# OPTwei

OPTwei computes weight function psi(u)/u for optimal weight function

## Syntax

• w=OPTwei(u,c)example

## Description

 w =OPTwei(u, c) Plot of weight function.

## Examples

expand all

### Plot of weight function.

x=-6:0.1:6;
weiOPT=OPTwei(x,2);
plot(x,weiOPT)
xlabel('x','Interpreter','Latex')
ylabel('$W (x) =\psi(x)/x$','Interpreter','Latex')

## Input Arguments

### u — scaled residuals or Mahalanobis distances. Vector.

n x 1 vector containing residuals or Mahalanobis distances for the n units of the sample

Data Types: single| double

### c — tuning parameters.
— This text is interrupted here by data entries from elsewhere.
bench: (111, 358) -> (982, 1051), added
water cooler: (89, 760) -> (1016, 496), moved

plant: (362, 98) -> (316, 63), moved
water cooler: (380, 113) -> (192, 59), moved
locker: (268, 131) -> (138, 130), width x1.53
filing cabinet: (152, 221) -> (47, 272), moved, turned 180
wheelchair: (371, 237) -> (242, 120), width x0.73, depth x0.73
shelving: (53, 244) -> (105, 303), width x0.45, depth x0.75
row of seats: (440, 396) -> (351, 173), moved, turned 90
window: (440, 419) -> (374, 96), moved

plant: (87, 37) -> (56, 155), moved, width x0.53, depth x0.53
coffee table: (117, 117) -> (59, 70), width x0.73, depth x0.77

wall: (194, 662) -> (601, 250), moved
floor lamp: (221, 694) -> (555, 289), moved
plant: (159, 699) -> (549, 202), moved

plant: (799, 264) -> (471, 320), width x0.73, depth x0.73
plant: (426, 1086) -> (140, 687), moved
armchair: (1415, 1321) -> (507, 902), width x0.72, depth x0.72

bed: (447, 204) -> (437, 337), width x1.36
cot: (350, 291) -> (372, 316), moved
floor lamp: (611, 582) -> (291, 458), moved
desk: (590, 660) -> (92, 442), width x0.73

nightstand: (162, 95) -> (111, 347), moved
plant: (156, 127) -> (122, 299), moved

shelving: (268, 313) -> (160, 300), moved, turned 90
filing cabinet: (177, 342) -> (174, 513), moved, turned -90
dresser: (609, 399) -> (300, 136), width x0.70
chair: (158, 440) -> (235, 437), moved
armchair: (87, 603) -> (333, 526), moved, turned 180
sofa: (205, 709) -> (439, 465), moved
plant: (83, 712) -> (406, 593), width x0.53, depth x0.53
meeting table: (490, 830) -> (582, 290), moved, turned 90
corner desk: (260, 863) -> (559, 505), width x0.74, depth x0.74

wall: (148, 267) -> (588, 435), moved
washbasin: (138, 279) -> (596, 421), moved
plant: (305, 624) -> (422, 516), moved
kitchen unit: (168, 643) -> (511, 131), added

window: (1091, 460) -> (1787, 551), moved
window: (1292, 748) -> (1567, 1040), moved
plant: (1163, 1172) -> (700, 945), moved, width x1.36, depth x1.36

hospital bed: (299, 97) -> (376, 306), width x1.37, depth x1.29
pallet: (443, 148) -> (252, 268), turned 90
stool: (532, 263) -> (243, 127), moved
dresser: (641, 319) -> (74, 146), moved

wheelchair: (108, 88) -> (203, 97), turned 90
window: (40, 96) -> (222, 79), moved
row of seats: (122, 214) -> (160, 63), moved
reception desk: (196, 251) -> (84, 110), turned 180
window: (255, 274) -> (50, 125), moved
Scalar.

Scalar greater than 0 which controls the robustness/efficiency of the estimator (beta in regression or mu in the location case ...)

Data Types: single| double

## Output Arguments

### w —Optimal weights associated to the scaled residuals or Mahalanobis distances for the n units of the sample. n -by- 1 vector

Function OPTwei transforms vector u as follows Remark: Yohai and Zamar (1997) showed that the optimal $\rho$ function is optimal in the following highly desirable sense: the final M estimate has a breakdown point of one-half and minimizes the maximum bias under contamination distributions (locally for small fraction of contamination), subject to achieving a desidered nominal asymptotic efficiency when the data are Gaussian.
$\psi(x) =\rho' (x) = \begin{cases} \frac{2.7692 }{c^2} \qquad |x| \leq \frac{2}{3} c \\ -\frac{5.3834 }{c^2} +\frac{43.0672 x^2}{c^4} -\frac{69.9840 x^4}{c^6} +\frac{32.3 x^6}{c^8} \qquad \frac{2}{3} c < |x| \leq c \\ 0 & \; \vert x \vert > c. \end{cases}$